_MATERIAL FOR THIS TASK_.
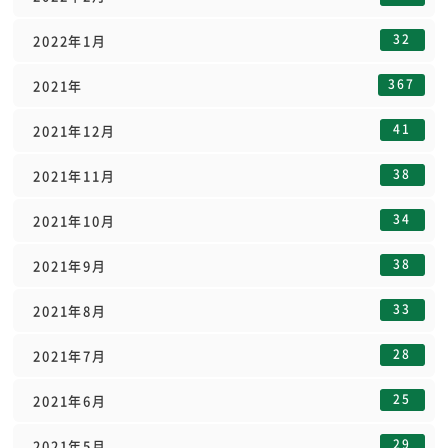
32
2022年1月
367
2021年
41
2021年12月
38
2021年11月
34
2021年10月
38
2021年9月
33
2021年8月
28
2021年7月
25
2021年6月
29
2021年5月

_JOB_. Go through the material above and repeat it exactly. Omit the pictures.

_EXPECTED OUTPUT_.
32
2022年1月
367
2021年
41
2021年12月
38
2021年11月
34
2021年10月
38
2021年9月
33
2021年8月
28
2021年7月
25
2021年6月
29
2021年5月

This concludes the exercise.